Archive

Archive for October, 2009

XML parsing with groovy on the command line

October 8th, 2009 2 comments

To continue with the command line programming theme, I will move over to Groovy. One of the strengths of Groovy, and something I have been doing a lot of lately, is XML processing. Groovy has 2 standard libraries for parsing XML, XmlSlurper and XmlParser. In this post I will look at using XmlSlurper as a pseudo grep tool for looking up values in XML.

Now grep is great for finding instances of a string in files. Problem with XML is that every string is wrapped by ugly XML tags and a lot of XML documents are not neatly split over new lines. Also the requirement may want to find 2 relevant tags that relate to each other in a given XML structure but which may be many lines apart. Also there could be tags named the same way at different levels of the XML, so intelligent parsing is the only way to go.

For an example I will use the following XML:

<listings>
  <listing>
    <agency>
      <name>Obera Associates</name>
      <suburb>MELBOURNE</suburb>
      <post-code>3000</post-code>
    </agency>
    <price>$4,500</price>
    <address>
      <suburb>RICHMOND</suburb>
      <street>Victoria Street</street>
      <state>Vitoria</state>
      <post-code>3121</post-code>
    </address>
  </listing>
</listings>

Each file can have many listings, and there could be many files. To find out if all the “listings” for RICHOMOND 3121 have been uploaded to the listings ingest-a-nator, a crude test may be to double check how many such suburb/postcode instances there were in the original files. As already mentioned grep would be a pain to use especially as there are 2 suburb/postcodes for each listing node and you are only interested in one. So here is the Groovy solution.

$ groovy -e 'dir = new File("."); dir.eachFileMatch(~".*xml") { file -> \
    doc = new XmlSlurper().parse(file); doc.listing.address.each { address -> \
         println address."post-code".toString() + address.state \
    } \
}'

One gotcha that I found was that to print 2 nodes in a row, a + sign is not enough. As they are of type
groovy.util.slurpersupport.NodeChildren
, at least the first needs to be changed to a string with the toString() call.
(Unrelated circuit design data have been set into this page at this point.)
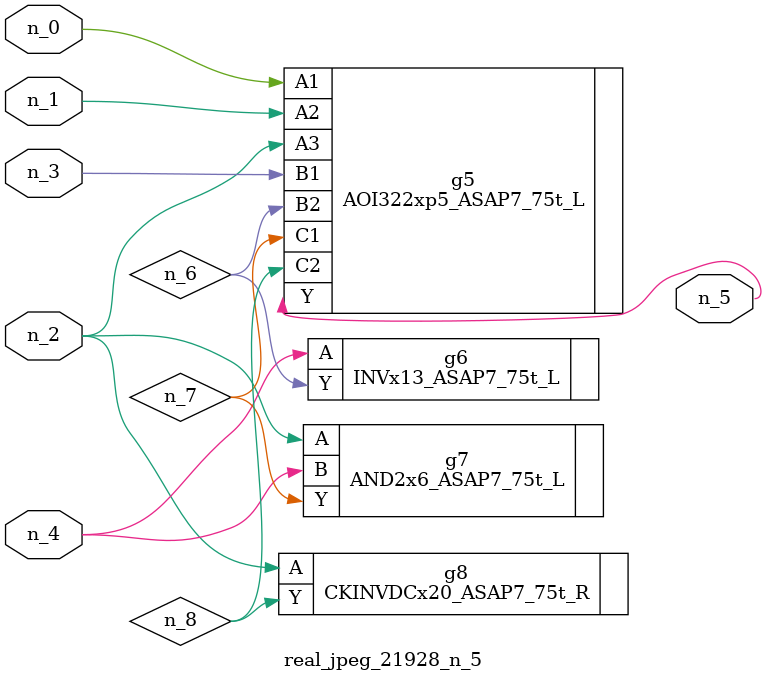
<source format=v>
module real_jpeg_21928_n_5 (n_4, n_0, n_1, n_2, n_3, n_5);

input n_4;
input n_0;
input n_1;
input n_2;
input n_3;

output n_5;

wire n_8;
wire n_6;
wire n_7;

AOI322xp5_ASAP7_75t_L g5 ( 
.A1(n_0),
.A2(n_1),
.A3(n_2),
.B1(n_3),
.B2(n_6),
.C1(n_7),
.C2(n_8),
.Y(n_5)
);

AND2x6_ASAP7_75t_L g7 ( 
.A(n_2),
.B(n_4),
.Y(n_7)
);

CKINVDCx20_ASAP7_75t_R g8 ( 
.A(n_2),
.Y(n_8)
);

INVx13_ASAP7_75t_L g6 ( 
.A(n_4),
.Y(n_6)
);


endmodule
</source>
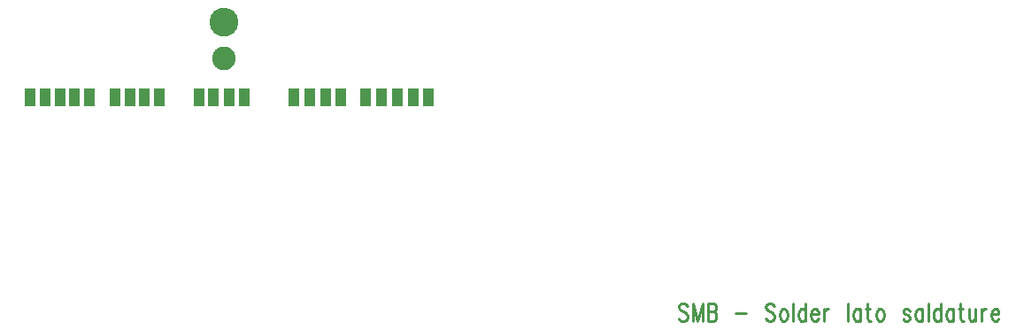
<source format=gbr>
*
*
G04 PADS VX.0 Build Number: 635560 generated Gerber (RS-274-X) file*
G04 PC Version=2.1*
*
%IN "FTC_001.pcb"*%
*
%MOIN*%
*
%FSLAX35Y35*%
*
*
*
*
G04 PC Standard Apertures*
*
*
G04 Thermal Relief Aperture macro.*
%AMTER*
1,1,$1,0,0*
1,0,$1-$2,0,0*
21,0,$3,$4,0,0,45*
21,0,$3,$4,0,0,135*
%
*
*
G04 Annular Aperture macro.*
%AMANN*
1,1,$1,0,0*
1,0,$2,0,0*
%
*
*
G04 Odd Aperture macro.*
%AMODD*
1,1,$1,0,0*
1,0,$1-0.005,0,0*
%
*
*
G04 PC Custom Aperture Macros*
*
*
*
*
*
*
G04 PC Aperture Table*
*
%ADD010C,0.01*%
%ADD040C,0.001*%
%ADD112C,0.08874*%
%ADD140C,0.10843*%
%ADD168R,0.04X0.07*%
*
*
*
*
G04 PC Circuitry*
G04 Layer Name FTC_001.pcb - circuitry*
%LPD*%
*
*
G04 PC Custom Flashes*
G04 Layer Name FTC_001.pcb - flashes*
%LPD*%
*
*
G04 PC Circuitry*
G04 Layer Name FTC_001.pcb - circuitry*
%LPD*%
*
G54D10*
G01X568142Y335940D02*
X567688Y336565D01*
X567006Y336877*
X566097*
X565415Y336565*
X564961Y335940*
Y335315*
X565188Y334690*
X565415Y334377*
X565870Y334065*
X567233Y333440*
X567688Y333127*
X567915Y332815*
X568142Y332190*
Y331252*
X567688Y330627*
X567006Y330315*
X566097*
X565415Y330627*
X564961Y331252*
X570188Y336877D02*
Y330315D01*
Y336877D02*
X572006Y330315D01*
X573824Y336877D02*
X572006Y330315D01*
X573824Y336877D02*
Y330315D01*
X575870Y336877D02*
Y330315D01*
Y336877D02*
X577915D01*
X578597Y336565*
X578824Y336252*
X579052Y335627*
Y335002*
X578824Y334377*
X578597Y334065*
X577915Y333752*
X575870D02*
X577915D01*
X578597Y333440*
X578824Y333127*
X579052Y332502*
Y331565*
X578824Y330940*
X578597Y330627*
X577915Y330315*
X575870*
X586324Y333127D02*
X590415D01*
X600870Y335940D02*
X600415Y336565D01*
X599733Y336877*
X598824*
X598142Y336565*
X597688Y335940*
Y335315*
X597915Y334690*
X598142Y334377*
X598597Y334065*
X599961Y333440*
X600415Y333127*
X600642Y332815*
X600870Y332190*
Y331252*
X600415Y330627*
X599733Y330315*
X598824*
X598142Y330627*
X597688Y331252*
X604052Y334690D02*
X603597Y334377D01*
X603142Y333752*
X602915Y332815*
Y332190*
X603142Y331252*
X603597Y330627*
X604052Y330315*
X604733*
X605188Y330627*
X605642Y331252*
X605870Y332190*
Y332815*
X605642Y333752*
X605188Y334377*
X604733Y334690*
X604052*
X607915Y336877D02*
Y330315D01*
X612688Y336877D02*
Y330315D01*
Y333752D02*
X612233Y334377D01*
X611779Y334690*
X611097*
X610642Y334377*
X610188Y333752*
X609961Y332815*
Y332190*
X610188Y331252*
X610642Y330627*
X611097Y330315*
X611779*
X612233Y330627*
X612688Y331252*
X614733Y332815D02*
X617461D01*
Y333440*
X617233Y334065*
X617006Y334377*
X616552Y334690*
X615870*
X615415Y334377*
X614961Y333752*
X614733Y332815*
Y332190*
X614961Y331252*
X615415Y330627*
X615870Y330315*
X616552*
X617006Y330627*
X617461Y331252*
X619506Y334690D02*
Y330315D01*
Y332815D02*
X619733Y333752D01*
X620188Y334377*
X620642Y334690*
X621324*
X628597Y336877D02*
Y330315D01*
X633370Y334690D02*
Y330315D01*
Y333752D02*
X632915Y334377D01*
X632461Y334690*
X631779*
X631324Y334377*
X630870Y333752*
X630642Y332815*
Y332190*
X630870Y331252*
X631324Y330627*
X631779Y330315*
X632461*
X632915Y330627*
X633370Y331252*
X636097Y336877D02*
Y331565D01*
X636324Y330627*
X636779Y330315*
X637233*
X635415Y334690D02*
X637006D01*
X640415D02*
X639961Y334377D01*
X639506Y333752*
X639279Y332815*
Y332190*
X639506Y331252*
X639961Y330627*
X640415Y330315*
X641097*
X641552Y330627*
X642006Y331252*
X642233Y332190*
Y332815*
X642006Y333752*
X641552Y334377*
X641097Y334690*
X640415*
X652006Y333752D02*
X651779Y334377D01*
X651097Y334690*
X650415*
X649733Y334377*
X649506Y333752*
X649733Y333127*
X650188Y332815*
X651324Y332502*
X651779Y332190*
X652006Y331565*
Y331252*
X651779Y330627*
X651097Y330315*
X650415*
X649733Y330627*
X649506Y331252*
X656779Y334690D02*
Y330315D01*
Y333752D02*
X656324Y334377D01*
X655870Y334690*
X655188*
X654733Y334377*
X654279Y333752*
X654052Y332815*
Y332190*
X654279Y331252*
X654733Y330627*
X655188Y330315*
X655870*
X656324Y330627*
X656779Y331252*
X658824Y336877D02*
Y330315D01*
X663597Y336877D02*
Y330315D01*
Y333752D02*
X663142Y334377D01*
X662688Y334690*
X662006*
X661552Y334377*
X661097Y333752*
X660870Y332815*
Y332190*
X661097Y331252*
X661552Y330627*
X662006Y330315*
X662688*
X663142Y330627*
X663597Y331252*
X668370Y334690D02*
Y330315D01*
Y333752D02*
X667915Y334377D01*
X667461Y334690*
X666779*
X666324Y334377*
X665870Y333752*
X665642Y332815*
Y332190*
X665870Y331252*
X666324Y330627*
X666779Y330315*
X667461*
X667915Y330627*
X668370Y331252*
X671097Y336877D02*
Y331565D01*
X671324Y330627*
X671779Y330315*
X672233*
X670415Y334690D02*
X672006D01*
X674279D02*
Y331565D01*
X674506Y330627*
X674961Y330315*
X675642*
X676097Y330627*
X676779Y331565*
Y334690D02*
Y330315D01*
X678824Y334690D02*
Y330315D01*
Y332815D02*
X679052Y333752D01*
X679506Y334377*
X679961Y334690*
X680642*
X682688Y332815D02*
X685415D01*
Y333440*
X685188Y334065*
X684961Y334377*
X684506Y334690*
X683824*
X683370Y334377*
X682915Y333752*
X682688Y332815*
Y332190*
X682915Y331252*
X683370Y330627*
X683824Y330315*
X684506*
X684961Y330627*
X685415Y331252*
G54D40*
G54D112*
X393701Y429134D03*
G54D140*
Y442913D03*
G54D168*
X447095Y414496D03*
X464812D03*
X458906D03*
X453001D03*
X470717D03*
X431855Y414510D03*
X437761D03*
X425950D03*
X420044D03*
X389764Y414567D03*
X384192D03*
X401121Y414478D03*
X395609D03*
X369291Y414567D03*
X352756D03*
X358268D03*
X363780D03*
X342913D03*
X326378D03*
X331890D03*
X337402D03*
X320472D03*
X0Y0D02*
M02*

</source>
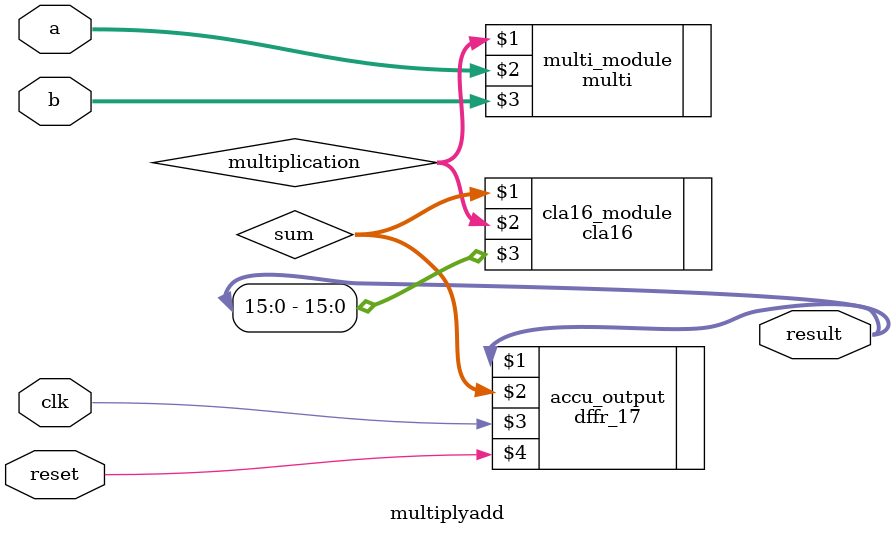
<source format=v>

module multiplyadd(result, a, b, reset, clk);

   output [16:0] result;
   input  [7:0] a;
   input  [7:0] b;
   input  reset;
   input  clk;
   
   wire [15:0] multiplication;
   wire [16:0] sum;

// Custom cell block:
   multi multi_module(multiplication, a, b);

   cla16 cla16_module(sum, multiplication, result[15:0]);

// Output register is 17-bits long to include Carry out in the result.
   dffr_17 accu_output(result, sum, clk, reset);

endmodule

</source>
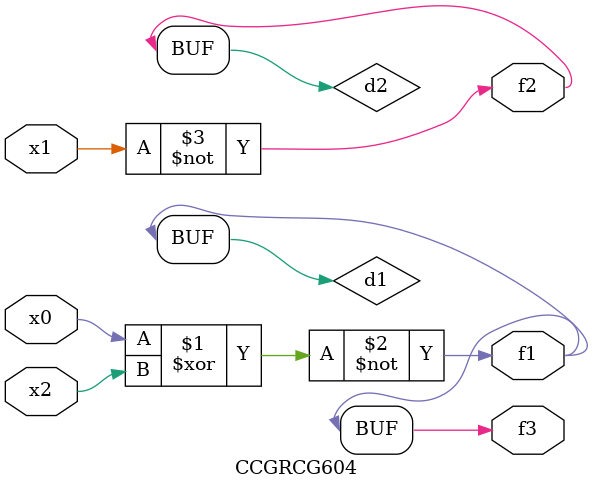
<source format=v>
module CCGRCG604(
	input x0, x1, x2,
	output f1, f2, f3
);

	wire d1, d2, d3;

	xnor (d1, x0, x2);
	nand (d2, x1);
	nor (d3, x1, x2);
	assign f1 = d1;
	assign f2 = d2;
	assign f3 = d1;
endmodule

</source>
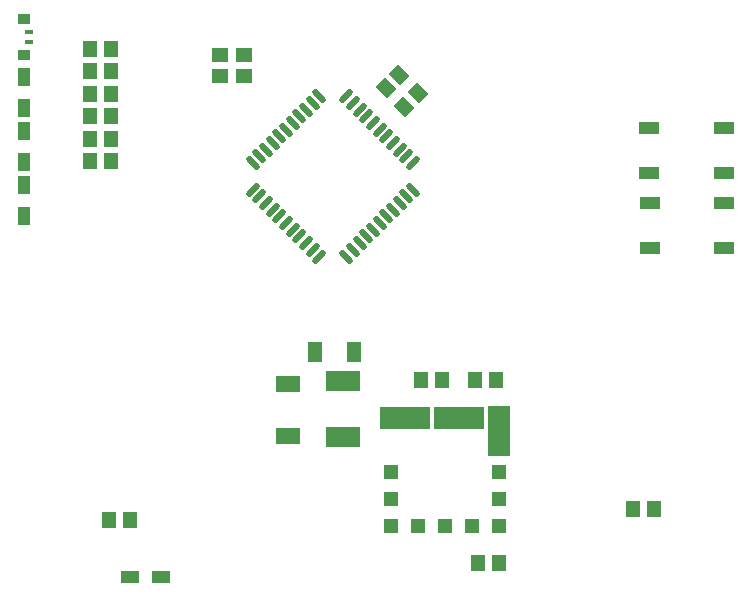
<source format=gtp>
G04 Layer_Color=8421504*
%FSLAX25Y25*%
%MOIN*%
G70*
G01*
G75*
%ADD10R,0.05315X0.04528*%
G04:AMPARAMS|DCode=11|XSize=21.65mil|YSize=57.09mil|CornerRadius=0mil|HoleSize=0mil|Usage=FLASHONLY|Rotation=315.000|XOffset=0mil|YOffset=0mil|HoleType=Round|Shape=Round|*
%AMOVALD11*
21,1,0.03543,0.02165,0.00000,0.00000,45.0*
1,1,0.02165,-0.01253,-0.01253*
1,1,0.02165,0.01253,0.01253*
%
%ADD11OVALD11*%

G04:AMPARAMS|DCode=12|XSize=21.65mil|YSize=57.09mil|CornerRadius=0mil|HoleSize=0mil|Usage=FLASHONLY|Rotation=225.000|XOffset=0mil|YOffset=0mil|HoleType=Round|Shape=Round|*
%AMOVALD12*
21,1,0.03543,0.02165,0.00000,0.00000,315.0*
1,1,0.02165,-0.01253,0.01253*
1,1,0.02165,0.01253,-0.01253*
%
%ADD12OVALD12*%

%ADD13R,0.06693X0.03937*%
%ADD14R,0.04528X0.05315*%
%ADD15R,0.04528X0.06890*%
%ADD16R,0.04500X0.04500*%
%ADD17R,0.16500X0.07500*%
%ADD18R,0.07500X0.16500*%
%ADD19R,0.03937X0.05906*%
G04:AMPARAMS|DCode=20|XSize=55.12mil|YSize=45.28mil|CornerRadius=0mil|HoleSize=0mil|Usage=FLASHONLY|Rotation=315.000|XOffset=0mil|YOffset=0mil|HoleType=Round|Shape=Rectangle|*
%AMROTATEDRECTD20*
4,1,4,-0.03550,0.00348,-0.00348,0.03550,0.03550,-0.00348,0.00348,-0.03550,-0.03550,0.00348,0.0*
%
%ADD20ROTATEDRECTD20*%

%ADD21R,0.03150X0.01575*%
%ADD22R,0.03937X0.03543*%
%ADD23R,0.11614X0.06614*%
%ADD24R,0.04528X0.05512*%
%ADD25R,0.05906X0.03937*%
%ADD26R,0.08268X0.05512*%
D10*
X80000Y173555D02*
D03*
Y180445D02*
D03*
X72000Y173555D02*
D03*
Y180445D02*
D03*
D11*
X136225Y144454D02*
D03*
X133998Y146681D02*
D03*
X131771Y148908D02*
D03*
X129544Y151136D02*
D03*
X127317Y153363D02*
D03*
X125090Y155590D02*
D03*
X122863Y157817D02*
D03*
X120635Y160044D02*
D03*
X118408Y162271D02*
D03*
X116181Y164498D02*
D03*
X113954Y166725D02*
D03*
X82775Y135546D02*
D03*
X85002Y133319D02*
D03*
X87229Y131092D02*
D03*
X89456Y128865D02*
D03*
X91683Y126637D02*
D03*
X93910Y124410D02*
D03*
X96137Y122183D02*
D03*
X98365Y119956D02*
D03*
X100592Y117729D02*
D03*
X102819Y115502D02*
D03*
X105046Y113275D02*
D03*
D12*
Y166725D02*
D03*
X102819Y164498D02*
D03*
X100592Y162271D02*
D03*
X98365Y160044D02*
D03*
X96137Y157817D02*
D03*
X93910Y155590D02*
D03*
X91683Y153363D02*
D03*
X89456Y151136D02*
D03*
X87229Y148908D02*
D03*
X85002Y146681D02*
D03*
X82775Y144454D02*
D03*
X113954Y113275D02*
D03*
X116181Y115502D02*
D03*
X118408Y117729D02*
D03*
X120635Y119956D02*
D03*
X122863Y122183D02*
D03*
X125090Y124410D02*
D03*
X127317Y126637D02*
D03*
X129544Y128865D02*
D03*
X131771Y131092D02*
D03*
X133998Y133319D02*
D03*
X136225Y135546D02*
D03*
D13*
X215000Y141000D02*
D03*
X239803D02*
D03*
X215000Y155961D02*
D03*
X239803D02*
D03*
X240000Y131000D02*
D03*
X215197D02*
D03*
X240000Y116039D02*
D03*
X215197D02*
D03*
D14*
X209555Y29000D02*
D03*
X216445D02*
D03*
X28555Y152500D02*
D03*
X35445D02*
D03*
X28555Y160000D02*
D03*
X35445D02*
D03*
X28555Y175000D02*
D03*
X35445D02*
D03*
X28555Y167500D02*
D03*
X35445D02*
D03*
X28555Y182500D02*
D03*
X35445D02*
D03*
X28555Y145000D02*
D03*
X35445D02*
D03*
X158055Y11000D02*
D03*
X164945D02*
D03*
X41945Y25500D02*
D03*
X35055D02*
D03*
D15*
X103602Y81500D02*
D03*
X116398D02*
D03*
D16*
X129000Y23500D02*
D03*
X138000D02*
D03*
X129000Y32500D02*
D03*
Y41500D02*
D03*
X156000Y23500D02*
D03*
X147000D02*
D03*
X165000D02*
D03*
Y41500D02*
D03*
Y32500D02*
D03*
D17*
X133500Y59500D02*
D03*
X151500D02*
D03*
D18*
X165000Y55000D02*
D03*
D19*
X6500Y144882D02*
D03*
Y155118D02*
D03*
Y162882D02*
D03*
Y173118D02*
D03*
Y126882D02*
D03*
Y137118D02*
D03*
D20*
X131665Y173789D02*
D03*
X133335Y163211D02*
D03*
X137789Y167665D02*
D03*
X127211Y169335D02*
D03*
D21*
X8075Y188075D02*
D03*
Y184925D02*
D03*
D22*
X6500Y192405D02*
D03*
Y180595D02*
D03*
D23*
X113000Y53091D02*
D03*
Y71909D02*
D03*
D24*
X145945Y72000D02*
D03*
X139055D02*
D03*
X157055D02*
D03*
X163945D02*
D03*
D25*
X52118Y6500D02*
D03*
X41882D02*
D03*
D26*
X94500Y53339D02*
D03*
Y70661D02*
D03*
M02*

</source>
To expand this to use larger files more memory may have to be given to the executing process, to give 1GB this would mean adding
JAVA_OPTS="-Xmx1024M"
like so:

$ JAVA_OPTS="-Xmx1024M" \
groovy -e 'dir = new File("."); dir.eachFileMatch(~".*xml") { file -> \
    doc = new XmlSlurper().parse(file); doc.listing.address.each { address -> \
        println address."post-code".toString() + address.state\
    } \
}' | sort | uniq -c

this also includes a pipe to unix favorites sort and uniq -c to give a histogram like count of each suburb/postcode combination.

I was going to suggest that if the XML is not perfect (like if it is HTML) or may have some badly encoded characters that are not valid UTF-8 and which would return an error similar to:

org.xml.sax.SAXParseException: An invalid XML character (Unicode: 0x1c)
was found in the element content of the document.

a more lenient parser like TagSoup could be used. In my case this worked but unfortunately in this case this silently fails like so

$ groovy -e 'println new XmlSlurper().parseText("""
<ls><l><a><n>micsar</n></a><adr><suburb>RICHMOND</suburb></adr></l></ls>
""").l.adr.suburb'
RICHMOND
$ CLASSPATH=tagsoup-1.2.jar \
groovy -e 'println new XmlSlurper(new org.ccil.cowan.tagsoup.Parser()).parseText("""
<ls><l><a><n>micsar</n></a><adr><suburb>RICHMOND</suburb></adr></l></ls>
""").l.adr.suburb'
 
$ CLASSPATH=tagsoup-1.2.jar \
groovy -e 'println new XmlSlurper(new org.ccil.cowan.tagsoup.Parser()).parseText("""
<ls><l><a><n>micsar</n></a><adr><suburb>RICHMOND</suburb></adr></l></ls>
""")'
micsarRICHMOND

It is the 2nd scenario above that seems not to work when using TagSoup, maybe some combination with Groovy? not sure for the moment.